### LISTED RECORDS:
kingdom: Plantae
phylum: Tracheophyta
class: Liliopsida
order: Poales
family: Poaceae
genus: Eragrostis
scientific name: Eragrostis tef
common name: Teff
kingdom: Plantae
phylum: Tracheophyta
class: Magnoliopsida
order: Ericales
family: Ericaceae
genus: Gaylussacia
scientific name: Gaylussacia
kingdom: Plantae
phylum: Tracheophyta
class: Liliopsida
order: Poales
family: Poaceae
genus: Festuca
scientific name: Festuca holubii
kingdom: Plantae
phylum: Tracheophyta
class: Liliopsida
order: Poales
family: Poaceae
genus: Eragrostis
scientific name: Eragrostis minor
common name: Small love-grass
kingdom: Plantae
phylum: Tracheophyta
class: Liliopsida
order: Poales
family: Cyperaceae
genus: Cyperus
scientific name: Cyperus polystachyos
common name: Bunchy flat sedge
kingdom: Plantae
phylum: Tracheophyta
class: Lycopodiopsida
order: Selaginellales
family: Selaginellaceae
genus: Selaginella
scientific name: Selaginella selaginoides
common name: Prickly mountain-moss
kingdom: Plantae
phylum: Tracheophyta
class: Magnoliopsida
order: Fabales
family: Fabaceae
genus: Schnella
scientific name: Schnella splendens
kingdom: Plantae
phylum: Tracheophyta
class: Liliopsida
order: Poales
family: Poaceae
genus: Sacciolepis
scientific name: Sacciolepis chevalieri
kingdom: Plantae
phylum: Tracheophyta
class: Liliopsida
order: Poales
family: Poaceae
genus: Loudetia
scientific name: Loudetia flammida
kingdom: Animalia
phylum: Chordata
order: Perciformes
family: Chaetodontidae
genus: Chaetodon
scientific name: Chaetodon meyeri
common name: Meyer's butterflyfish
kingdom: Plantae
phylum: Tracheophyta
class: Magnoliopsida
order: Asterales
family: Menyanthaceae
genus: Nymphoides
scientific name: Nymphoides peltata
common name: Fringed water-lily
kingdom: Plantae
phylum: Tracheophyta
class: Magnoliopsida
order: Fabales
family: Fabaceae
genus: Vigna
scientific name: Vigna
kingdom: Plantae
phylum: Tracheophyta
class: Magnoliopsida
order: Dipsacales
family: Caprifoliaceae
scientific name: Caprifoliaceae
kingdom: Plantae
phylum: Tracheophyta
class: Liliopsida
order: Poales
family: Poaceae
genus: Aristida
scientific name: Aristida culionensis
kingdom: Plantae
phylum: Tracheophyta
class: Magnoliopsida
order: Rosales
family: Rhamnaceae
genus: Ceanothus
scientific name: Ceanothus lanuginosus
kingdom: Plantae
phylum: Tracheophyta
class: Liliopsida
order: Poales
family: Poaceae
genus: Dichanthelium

### REQUIREMENT:
Retype every one of the lines above without changing anything.

### FINISHED ANSWER:
kingdom: Plantae
phylum: Tracheophyta
class: Liliopsida
order: Poales
family: Poaceae
genus: Eragrostis
scientific name: Eragrostis tef
common name: Teff
kingdom: Plantae
phylum: Tracheophyta
class: Magnoliopsida
order: Ericales
family: Ericaceae
genus: Gaylussacia
scientific name: Gaylussacia
kingdom: Plantae
phylum: Tracheophyta
class: Liliopsida
order: Poales
family: Poaceae
genus: Festuca
scientific name: Festuca holubii
kingdom: Plantae
phylum: Tracheophyta
class: Liliopsida
order: Poales
family: Poaceae
genus: Eragrostis
scientific name: Eragrostis minor
common name: Small love-grass
kingdom: Plantae
phylum: Tracheophyta
class: Liliopsida
order: Poales
family: Cyperaceae
genus: Cyperus
scientific name: Cyperus polystachyos
common name: Bunchy flat sedge
kingdom: Plantae
phylum: Tracheophyta
class: Lycopodiopsida
order: Selaginellales
family: Selaginellaceae
genus: Selaginella
scientific name: Selaginella selaginoides
common name: Prickly mountain-moss
kingdom: Plantae
phylum: Tracheophyta
class: Magnoliopsida
order: Fabales
family: Fabaceae
genus: Schnella
scientific name: Schnella splendens
kingdom: Plantae
phylum: Tracheophyta
class: Liliopsida
order: Poales
family: Poaceae
genus: Sacciolepis
scientific name: Sacciolepis chevalieri
kingdom: Plantae
phylum: Tracheophyta
class: Liliopsida
order: Poales
family: Poaceae
genus: Loudetia
scientific name: Loudetia flammida
kingdom: Animalia
phylum: Chordata
order: Perciformes
family: Chaetodontidae
genus: Chaetodon
scientific name: Chaetodon meyeri
common name: Meyer's butterflyfish
kingdom: Plantae
phylum: Tracheophyta
class: Magnoliopsida
order: Asterales
family: Menyanthaceae
genus: Nymphoides
scientific name: Nymphoides peltata
common name: Fringed water-lily
kingdom: Plantae
phylum: Tracheophyta
class: Magnoliopsida
order: Fabales
family: Fabaceae
genus: Vigna
scientific name: Vigna
kingdom: Plantae
phylum: Tracheophyta
class: Magnoliopsida
order: Dipsacales
family: Caprifoliaceae
scientific name: Caprifoliaceae
kingdom: Plantae
phylum: Tracheophyta
class: Liliopsida
order: Poales
family: Poaceae
genus: Aristida
scientific name: Aristida culionensis
kingdom: Plantae
phylum: Tracheophyta
class: Magnoliopsida
order: Rosales
family: Rhamnaceae
genus: Ceanothus
scientific name: Ceanothus lanuginosus
kingdom: Plantae
phylum: Tracheophyta
class: Liliopsida
order: Poales
family: Poaceae
genus: Dichanthelium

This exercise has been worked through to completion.